顎のしわは表情筋によってできており、A型ボツリヌス毒素製剤を投与することで神経筋伝達物質が阻害されて筋肉が緩み、表情筋の動きが軽減するためしわの改善につながります。

治療において重要なポイントは、注入する場所や注入量のプランニングです。この2つは、改善したいしわの深さ、表情筋の強さ、顎の表情筋がA型ボツリヌス毒素製剤の作用で緩んだときにどれだけ皮膚が余るかによって個人差が出るためです。基本的にはマーキング(注入する位置に印を付けること)の場所は決まっていますが、本人にしわが現れる表情をしてもらい、特に深いしわがある場合は、その原因となる筋肉を考慮して注入位置を決めていきます。

また、A型ボツリヌス毒素製剤が作用するのは神経と筋肉の結合部であるため、皮下の筋肉内に注入する必要があります。

効果が持続する期間は個人差がありますが、だいたい3~4か月程度といわれ、長くても半年程度であることが一般的です。なお、顎に注入する量は個々で異なります。また、長期間にわたって使用した場合、治療回数が増えれば増えるほど、治療間隔の期間が伸びる傾向にある(≒持続期間が長くなる)ことも分かっています。

ボツリヌス菌は食中毒の原因になる毒ですが、治療目的のものはごく少量しか使用しません。
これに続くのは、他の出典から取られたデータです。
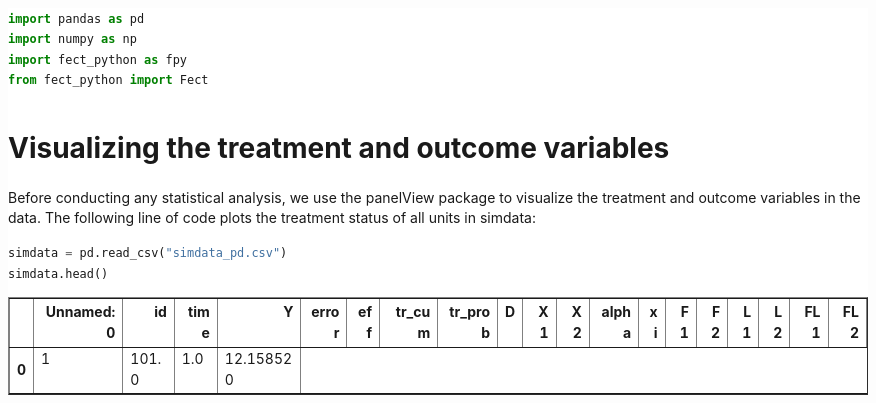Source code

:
 ```python
import pandas as pd
import numpy as np
import fect_python as fpy
from fect_python import Fect
```

# Visualizing the treatment and outcome variables
Before conducting any statistical analysis, we use the panelView package to visualize the treatment and outcome variables in the data. The following line of code plots the treatment status of all units in simdata:


```python
simdata = pd.read_csv("simdata_pd.csv")
simdata.head()
```




<div>
<style scoped>
    .dataframe tbody tr th:only-of-type {
        vertical-align: middle;
    }

    .dataframe tbody tr th {
        vertical-align: top;
    }
    
    .dataframe thead th {
        text-align: right;
    }
</style>
<table border="1" class="dataframe">
  <thead>
    <tr style="text-align: right;">
      <th></th>
      <th>Unnamed: 0</th>
      <th>id</th>
      <th>time</th>
      <th>Y</th>
      <th>error</th>
      <th>eff</th>
      <th>tr_cum</th>
      <th>tr_prob</th>
      <th>D</th>
      <th>X1</th>
      <th>X2</th>
      <th>alpha</th>
      <th>xi</th>
      <th>F1</th>
      <th>F2</th>
      <th>L1</th>
      <th>L2</th>
      <th>FL1</th>
      <th>FL2</th>
    </tr>
  </thead>
  <tbody>
    <tr>
      <th>0</th>
      <td>1</td>
      <td>101.0</td>
      <td>1.0</td>
      <td>12.158520</td>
さらに、局所への投与であるため、安全性にも十分に配慮された治療といえます。一方で、注入箇所の不快感、赤み、内出血、頭痛などの副作用が起こることもありますが、一般的にこれらの症状は軽いことが多く、一時的なものだといわれています。

また、1回あたりの投与量が多い、投与回数が多い、投与間隔が短い、累積投与量が多いなどの原因で、効果を中和してしまう抗体ができることがあります。しかし、その発生率は0.49%程度とされています。

美容目的である顎のA型ボツリヌス毒素製剤の注射は健康保険の適用外となるため、基本的には全額自己負担となります。一般的な費用は、初診料または再診料にプラスして、1部位〜2部位30,000円程度〜が相場となります。注入量が増えれば費用も上がります。

顎などに対するA型ボツリヌス毒素製剤の投与は、表情筋の動きを軽減させ、しわを改善するというものです。注入量によって効果の持続期間や費用が異なり、副作用の可能性もゼロではないため、治療の際は医師とよく相談することが大切です。